Elasticsearch Shard Allocation is Unbalanced

Opster Team

Last updated: Dec 22, 2022

| 2 min read

In addition to reading this guide, we recommend you run the Elasticsearch Health Check-Up. It will detect issues and improve your Elasticsearch performance by analyzing your shard sizes, threadpools, memory, snapshots, disk watermarks and more.

The Elasticsearch Check-Up is free and requires no installation.

Aside from reading about Elasticsearch shard allocation and learning how to resolve unbalanced shards, we recommend you run the Elasticsearch Health Check-Up. It will detect issues and improve your Elasticsearch performance by analyzing your shard sizes, threadpools, memory, snapshots, disk watermarks and more.

The Elasticsearch Check-Up is free and requires no installation.

You can also run the free Cost Insight tool to optimize your Elasticsearch/OpenSearch resource provisioning & utilization and reduce your hardware costs.

Overview

Elasticsearch will usually balance the index shards evenly across all active data nodes in the cluster. This is generally a process which happens automatically without any specific user intervention. If this is not happening, it is usually because there are certain settings on the cluster which are preventing shard balancing from occurring as expected. In an extreme case, these settings may result in NO shards being allocated to an individual node.
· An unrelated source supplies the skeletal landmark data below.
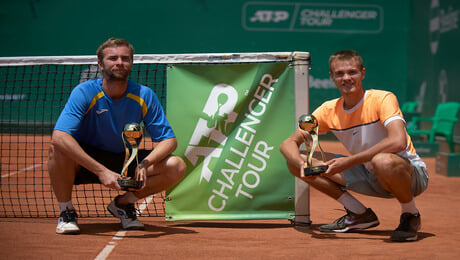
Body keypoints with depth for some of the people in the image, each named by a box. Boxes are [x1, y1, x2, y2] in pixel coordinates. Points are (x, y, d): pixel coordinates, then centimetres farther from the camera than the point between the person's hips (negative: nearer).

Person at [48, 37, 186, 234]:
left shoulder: (145, 96, -10)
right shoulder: (84, 93, -19)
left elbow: (168, 140, -9)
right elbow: (59, 137, -33)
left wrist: (144, 164, -31)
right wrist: (101, 171, -41)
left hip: (125, 162, 3)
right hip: (85, 163, -3)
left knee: (177, 167, -18)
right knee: (58, 149, -35)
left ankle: (123, 203, 4)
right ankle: (66, 211, -10)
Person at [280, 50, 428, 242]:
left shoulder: (382, 99, -19)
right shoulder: (329, 110, -3)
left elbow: (398, 142, -36)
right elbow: (288, 143, -2)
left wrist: (349, 162, -35)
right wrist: (302, 164, -25)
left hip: (411, 174, -6)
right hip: (370, 178, 6)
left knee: (383, 161, -43)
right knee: (295, 161, -4)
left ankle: (410, 215, -11)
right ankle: (360, 214, 4)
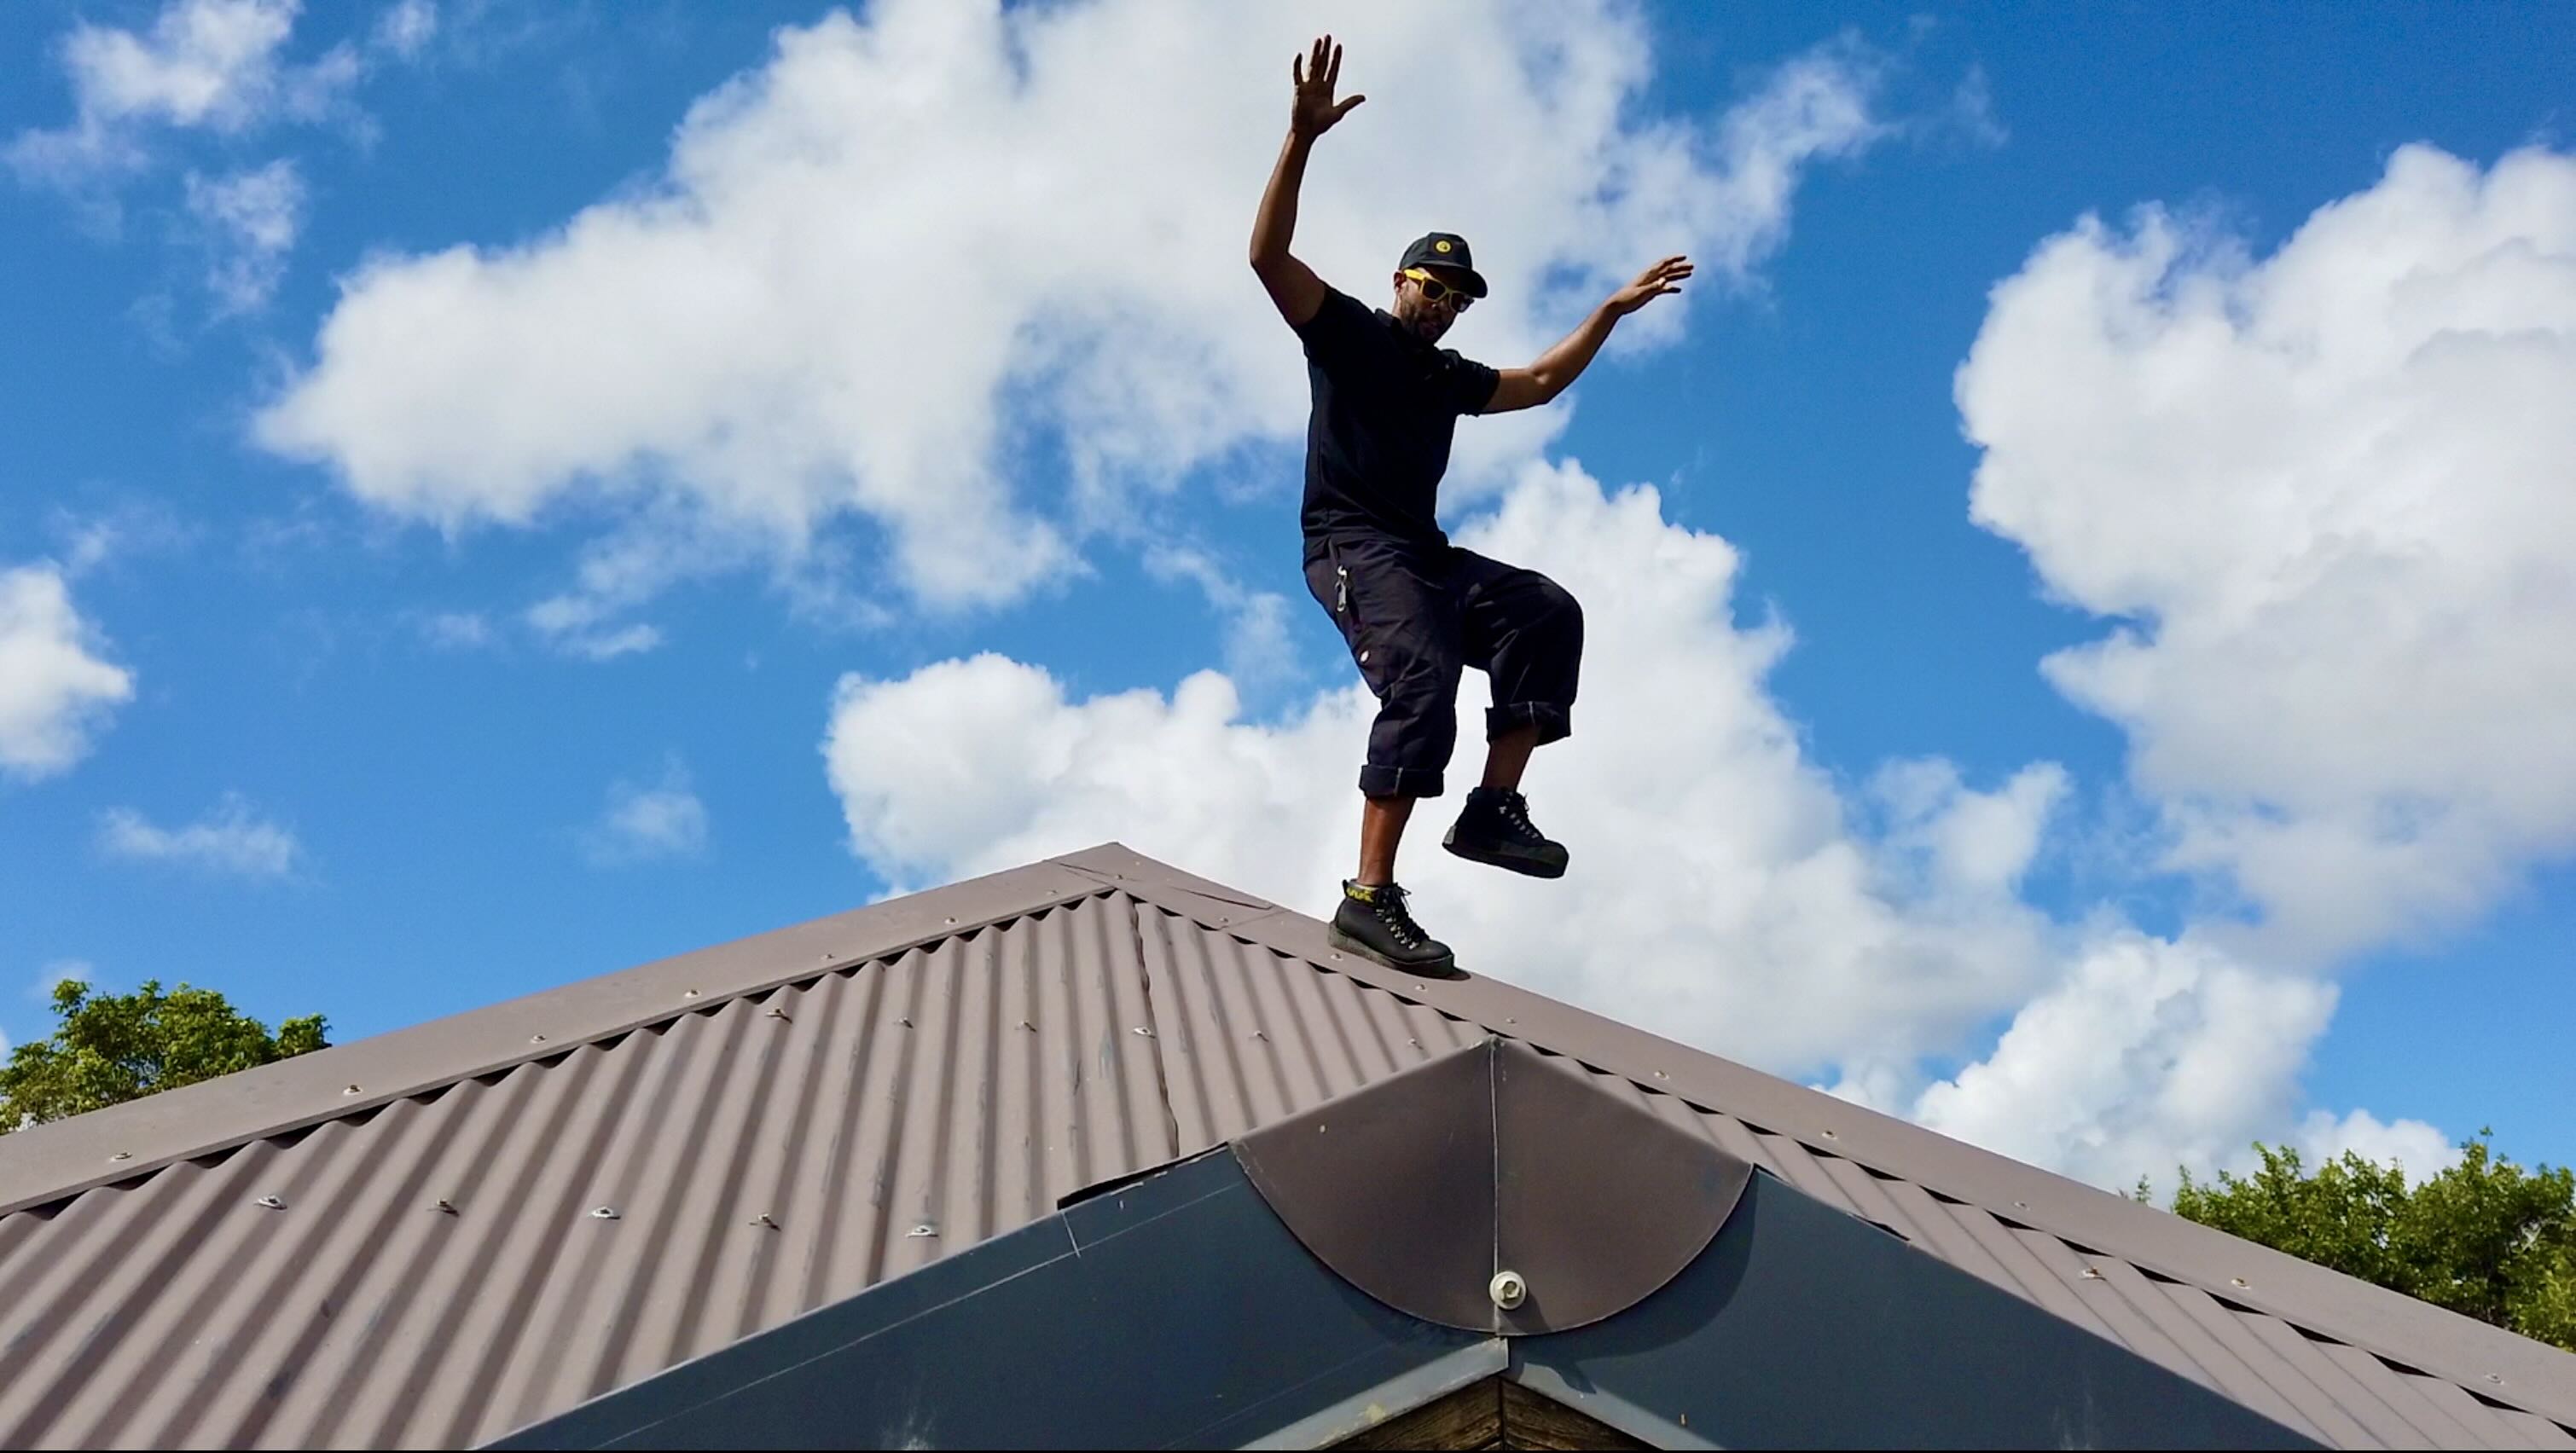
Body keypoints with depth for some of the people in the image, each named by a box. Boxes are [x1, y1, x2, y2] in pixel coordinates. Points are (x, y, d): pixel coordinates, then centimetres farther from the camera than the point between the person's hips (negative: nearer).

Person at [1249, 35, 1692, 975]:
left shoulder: (1450, 379, 25)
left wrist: (1612, 312, 32)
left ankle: (1494, 808, -15)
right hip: (1353, 546, -8)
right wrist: (1302, 139, -19)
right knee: (1422, 679, -28)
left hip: (1426, 555, 8)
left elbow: (1542, 382, 38)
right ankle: (1369, 900, -33)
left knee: (1548, 614, -12)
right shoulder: (1348, 332, 6)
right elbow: (1268, 256, -8)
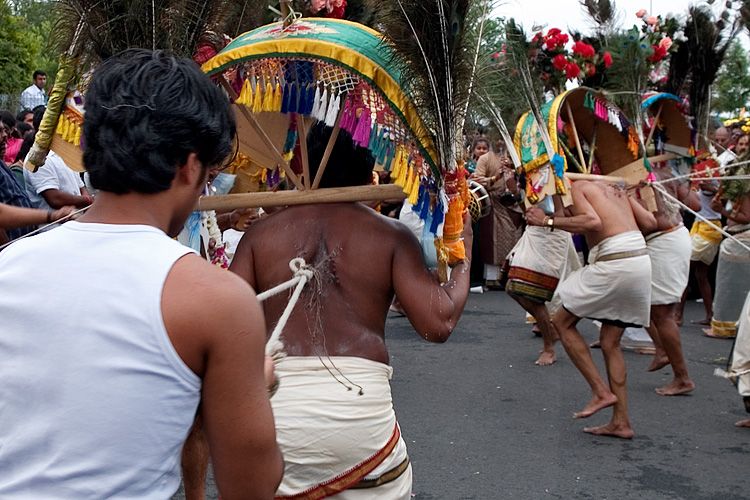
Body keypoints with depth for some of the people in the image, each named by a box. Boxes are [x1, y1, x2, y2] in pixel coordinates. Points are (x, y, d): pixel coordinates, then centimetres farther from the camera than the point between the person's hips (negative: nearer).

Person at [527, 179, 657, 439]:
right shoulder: (613, 187, 24)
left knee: (562, 322, 9)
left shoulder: (574, 187, 3)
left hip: (613, 261, -8)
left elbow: (593, 222, -17)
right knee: (610, 342, 15)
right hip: (641, 260, 8)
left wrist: (548, 221, -10)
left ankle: (601, 391, 4)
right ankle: (621, 422, 15)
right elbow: (650, 223, 16)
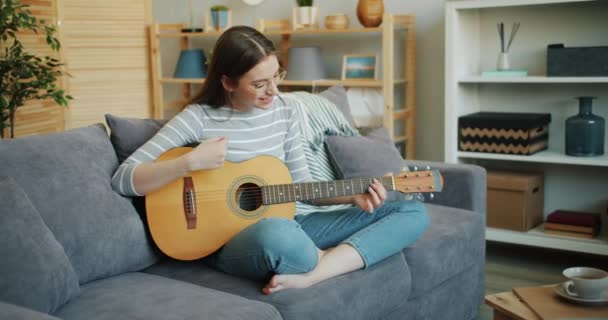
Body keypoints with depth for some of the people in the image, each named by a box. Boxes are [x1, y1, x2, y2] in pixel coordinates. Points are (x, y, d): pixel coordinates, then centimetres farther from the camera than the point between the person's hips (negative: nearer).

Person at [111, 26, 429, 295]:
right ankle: (339, 258, -12)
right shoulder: (199, 118, -9)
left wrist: (352, 196, -7)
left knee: (413, 212, -4)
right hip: (232, 239, -6)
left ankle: (308, 275, -22)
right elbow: (123, 179, -13)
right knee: (276, 233, -46)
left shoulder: (281, 110, 6)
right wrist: (191, 162, -26)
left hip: (288, 223, 7)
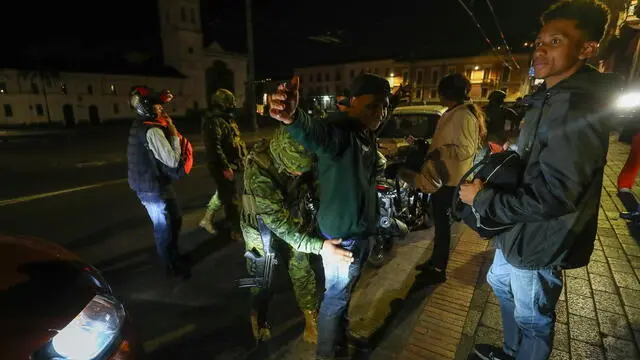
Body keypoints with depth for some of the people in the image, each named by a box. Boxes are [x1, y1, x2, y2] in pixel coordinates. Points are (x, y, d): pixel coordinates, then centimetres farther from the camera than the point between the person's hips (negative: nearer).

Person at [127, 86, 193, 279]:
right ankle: (172, 266, 24)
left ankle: (173, 255, 40)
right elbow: (173, 161, -25)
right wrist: (174, 133, -18)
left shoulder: (139, 124, 7)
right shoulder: (152, 131, -25)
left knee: (174, 220, 23)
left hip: (145, 184, 10)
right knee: (165, 228, 6)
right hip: (154, 188, -10)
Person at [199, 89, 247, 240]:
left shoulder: (227, 119, 15)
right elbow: (214, 147, -25)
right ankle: (236, 230, 10)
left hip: (233, 164, 10)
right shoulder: (214, 121, -17)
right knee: (231, 198, -2)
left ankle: (207, 219, 36)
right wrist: (225, 167, -27)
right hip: (224, 166, -10)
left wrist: (244, 154, 20)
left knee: (223, 194, 21)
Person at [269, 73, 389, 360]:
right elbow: (315, 134, -50)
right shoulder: (339, 130, -24)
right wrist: (292, 118, -69)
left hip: (362, 230, 9)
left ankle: (341, 336, 52)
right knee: (336, 296, 11)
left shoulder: (366, 133, 5)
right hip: (342, 235, -9)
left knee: (345, 292, 27)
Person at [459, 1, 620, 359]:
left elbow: (554, 195, -30)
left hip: (540, 240, -11)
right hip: (520, 230, 11)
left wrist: (483, 200, -22)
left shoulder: (580, 106, -24)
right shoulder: (550, 99, 11)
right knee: (501, 282, 28)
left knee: (532, 319, 11)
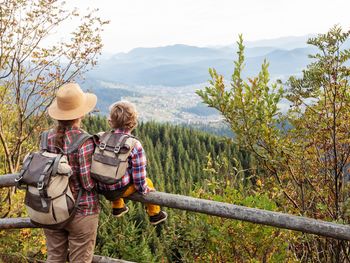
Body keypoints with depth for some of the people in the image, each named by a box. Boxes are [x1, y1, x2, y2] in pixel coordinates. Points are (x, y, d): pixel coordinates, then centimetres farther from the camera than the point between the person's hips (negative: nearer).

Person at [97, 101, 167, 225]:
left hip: (101, 189, 5)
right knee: (147, 182, 22)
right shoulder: (135, 146, -18)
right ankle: (155, 215, 40)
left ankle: (117, 208, 57)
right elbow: (139, 173, -14)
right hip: (120, 190, -4)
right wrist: (143, 189, 7)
There are two basic processes which govern how shards are distributed among the Elasticsearch nodes:

  1. Shard allocation, which is an algorithm by which Elasticsearch decides which unallocated shards should go on which nodes, 
  2. Shard rebalancing, which is the process of moving a shard from one node to another.

Shard allocation explained

The shard allocation API is very useful for debugging unbalanced nodes, or when your cluster is yellow or red and you don’t understand why. You can choose any index which you would expect might rebalance to the node in question. The API will explain reasons why the shard is not allocated, or if it is allocated, it will explain the reasons why it is not rebalanced to another node.

GET /_cluster/allocation/explain
{
  "index": "my-index",
  "shard": 0,
  "primary": true
}

At the most basic level, Elasticsearch will apply the following rules:

Shards should be shared out to achieve a similar number of shards on each node.

Replicas will never be allocated on the same node as a primary node.  

Beyond that, there are further considerations in the algorithm by which Elasticsearch will try to spread the shards of a given index across as many different data nodes as it can. Furthermore, there are a number of user defined settings which can also govern shard allocation and rebalancing which we address below. These settings are often the reason why shards are not being allocated / re-balanced as expected.

How to resolve unbalanced shards

Check to see if any rebalancing is taking place:

GET /_cat/health?v&ts=false

If so, then it is probably best to do nothing, and simply wait for Elasticsearch to rebalance the shards across the cluster as it sees fit.

Check the cluster settings to see if there are any settings which are preventing rebalancing from taking place:

GET _cluster/settings

In particular look for settings such as the following:

cluster.routing.rebalance.enable 

This setting should usually be true, as it is set by default:

PUT /_cluster/settings
{
  "persistent" : {
	"cluster.routing.rebalance.enable" : true
  }
}

cluster.routing.allocation.allow_rebalance 

This setting should usually be true:

PUT /_cluster/settings
{
  "persistent" : {
	"cluster.routing.allocation.allow_rebalance" : true
  }
}

cluster.routing.allocation.awareness.attributes: zone

If there are some attributes set, then these could be preventing shards from being allocated to the node. If this is the case, then rather than deleting this setting, you should check that the attribute in question has indeed been set properly on the node – you would expect to find this in elasticsearch.yml. 

cluster.routing.allocation.include/exclude/require

Any of these settings could affect shard allocation.  

If you have these settings then your cluster will eventually end up with NO shards on the node in question. These settings are usually used because the intention is to decommission a particular node. If this is the case, then once no shards are left on the node, you should decommission the node as soon as possible.

If this setting has been left on your cluster by mistake, you can set the unwanted setting to NULL to remove the unwanted setting and restore the default.

PUT /_cluster/settings
{
  "persistent" : {
	"cluster.routing.allocation.include._ip" : null
  }
}

(Replace the setting with whatever setting you want to remove.)